Eggers runs a tight ship: No one swears around Toph. But they also consider the slide-ability of the hard-wood floors when rating an apartment. There is wrestling. There is Frisbee. There are massive freak outs when Toph has his first non-Eggers babysitter, or isn’t at the right door when Dave picks him up after a bar mitzvah. There are tender hair tousles, and cute insults. And the whole thing makes you wish that you had a supercool older brother who had taken you into his tutelage and taught you how to be hilarious.
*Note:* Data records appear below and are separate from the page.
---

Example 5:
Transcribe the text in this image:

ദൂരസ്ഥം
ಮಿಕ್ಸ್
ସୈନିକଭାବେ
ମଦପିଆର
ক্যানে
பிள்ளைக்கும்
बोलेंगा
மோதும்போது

Or that you had your own blank slate to teach the trick involving the 360 degree spin before catching the disc.

In the meantime, it’s about being a 20-something in the 1990s and having friends, ideas, dreams, world domination fantasies, and connections to Adam Rich of “Eight is Enough.” Not to mention the fun cult ref drops like Vince Vaughn (Eggers went to high school with him), Puck and Judd from “The Real World: San Francisco” (Eggers was a finalist for a part as one of the seven strangers who would learn what it’s like when people stop being polite … and start being real).

Reading this book 10 years later is like reading one of those letters you write to yourself when you are a senior in high school. “Dear Christa … By now you have probably written a trilogy of bestsellers that not only have a strong mainstream presence, but are also critically acclaimed by book snobs everywhere.”

Except this is Eggers’ measuring stick. “By now you will do exactly what you wanted to do … create a website that appeals to literary sorts, publish a handful of novels, and have a sort of celebrity that is uncommon to people who work with words.” And now Toph is in his mid-20s, and highly Google-able for his own projects. Instead of a book about big plans, it is his to-do list, and he has done a remarkable job of emptying it.

It’s like his journal of non-embarrassing things. Which is a far better thing than if this book had sent me sailing back to 1999, which would have been a headache teeming with embarrassing things.

This review originally ran on Minnesota Reads on October 21, 2010.